La gran mentira de Pinocho

El tema principal del Pinocho escrito en 1881 nunca fue la mentira. Su autor Carlo Collodi era, además de escritor, un periodista y satírico muy prolífico, colaborador de publicaciones políticas y culturales y crítico incansable de los líderes de su país. Impregnado de todo aquello, su Pinocho pretendía ser un símbolo de la importancia de la educación y un alegato a la desobediencia civil.

El personaje de Pinocho iba de desgracia en desgracia porque renunciaba a ir a la escuela. Malcriado por Gepetto, este joven de pino pasaba de todo. Llegó a patear a su creador, le robó hasta su peluca y fue metido en la cárcel, acusado de abuso y maltrato.

Contrario al encantador muñeco que muchos conocemos, el Pinocho primigenio era un personaje mal agradecido y vago, que a pesar de todo lo que hizo recibió cariño por parte de Gepetto. Sí es verdad, que la historia termina con un final parecido, aunque cambiando ballena por tiburón.

Pinocho aprende la lección, pero la moraleja, entonces, no es que los niños siempre deban decir la verdad, sino que la educación es esencial. Una educación capaz de liberarle de ser una marioneta de verdad (de la sociedad y los políticos) y de un trabajo brutal, ese que, de otra forma y como sucede en la fábula, podría terminar convirtiéndole en un burro de carga. La educación es necesaria para no ser un títere de los demás.

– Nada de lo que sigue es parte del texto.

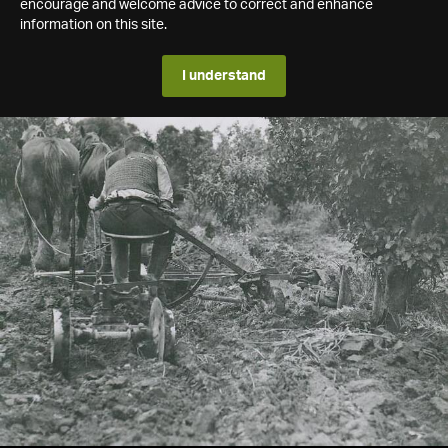
encourage and welcome advice to correct and enhance
information on this site.
I understand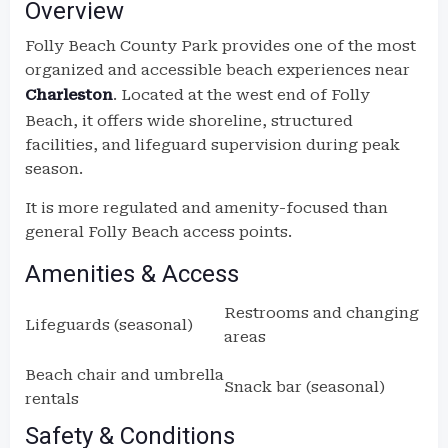
Overview
Folly Beach County Park provides one of the most
organized and accessible beach experiences near
Charleston
. Located at the west end of Folly
Beach, it offers wide shoreline, structured
facilities, and lifeguard supervision during peak
season.
It is more regulated and amenity-focused than
general Folly Beach access points.
Amenities & Access
Restrooms and changing
Lifeguards (seasonal)
areas
Beach chair and umbrella
Snack bar (seasonal)
rentals
Safety & Conditions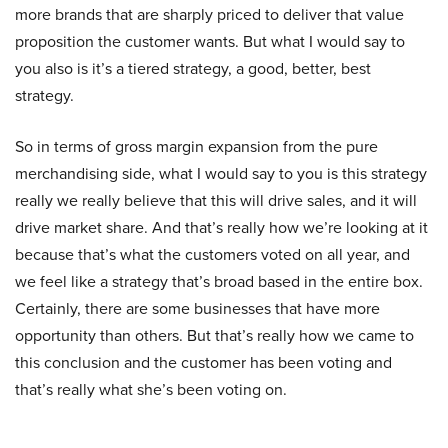
more brands that are sharply priced to deliver that value
proposition the customer wants. But what I would say to
you also is it’s a tiered strategy, a good, better, best
strategy.
So in terms of gross margin expansion from the pure
merchandising side, what I would say to you is this strategy
really we really believe that this will drive sales, and it will
drive market share. And that’s really how we’re looking at it
because that’s what the customers voted on all year, and
we feel like a strategy that’s broad based in the entire box.
Certainly, there are some businesses that have more
opportunity than others. But that’s really how we came to
this conclusion and the customer has been voting and
that’s really what she’s been voting on.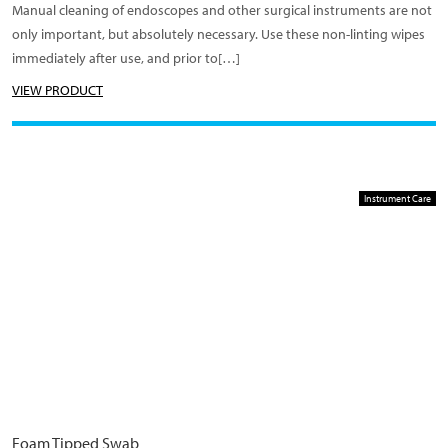
Manual cleaning of endoscopes and other surgical instruments are not
only important, but absolutely necessary. Use these non-linting wipes
immediately after use, and prior to[…]
VIEW PRODUCT
Instrument Care
Foam Tipped Swab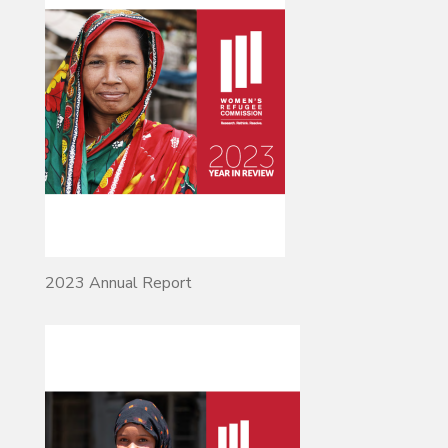
2023 Annual Report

¿Por qué Pinocho se llama así?

En el cuento original, el joven al que da forma Gepetto está construido a base de madera de pino. En la creación de su denominación, el autor combinó las palabras “pino”, como el árbol del cual se sacó la madera, y “occhio” (palabra italiana que quiere decir ojo). Es decir, el significado literal de Pinocho es “ojo de pino”, una combinación de dos palabras que pierde su semántica al reformularse el nombre en español.

Cuando Walt Disney se enamoró de la novela, lo hizo a través de una traducción al inglés que limaba alguna de sus asperezas y omitía el durísimo dialecto napolitano con el que muchos de sus personajes se expresaban en el original. Otro gallo habría cantado si Collodi hubiera hecho caso a su instinto tras publicar en Il Giornale per i Bambini la decimoquinta entrega de Pinocchio, que acababa con el protagonista ahorcado en un árbol y dado por muerto: este era el final original de la historia antes de que los editores del periódico, horrorizados con la respuesta de sus lectores, persuadiesen al autor para que escribiese un par de entregas más. Carlo Collodi prefirió ceder ante las presiones, permitiendo a su criatura vivir feliz y comer perdices si con ello no tenía que escuchar una sola queja más al respecto (para entonces, el tipo no podía estar más harto de aquel maldita trozo de madera).

Lo que Disney no sabía del escritor, y lo que quizá hubiese podido espantarlo, era que el verdadero padre de Pinocho estaba muy lejos de ser un Gepetto: mujeriego, procrastinador, adicto al juego y aficionado al humor negro, Carlo Collodi llenó su obra de imágenes siniestras (¡niños transformándose en burros!), personajes retorcidos y oportunidades para la sátira de brocha gorda, si bien también se aseguró de incluir a un hada como personificación de la gracia divina y a un grillo como sufrida conciencia de una marioneta que, si por ella fuera, se dejaría llevar una y otra vez por la indulgencia. Le avventure di Pinocchio finaliza, así, con una redención mucho menos creíble e infinitamente más impostada que la de la versión Disney: a Collodi se le daba mejor escribir sobre excesos hedonistas que sobre la mañana siguiente, de modo que lo hizo a regañadientes.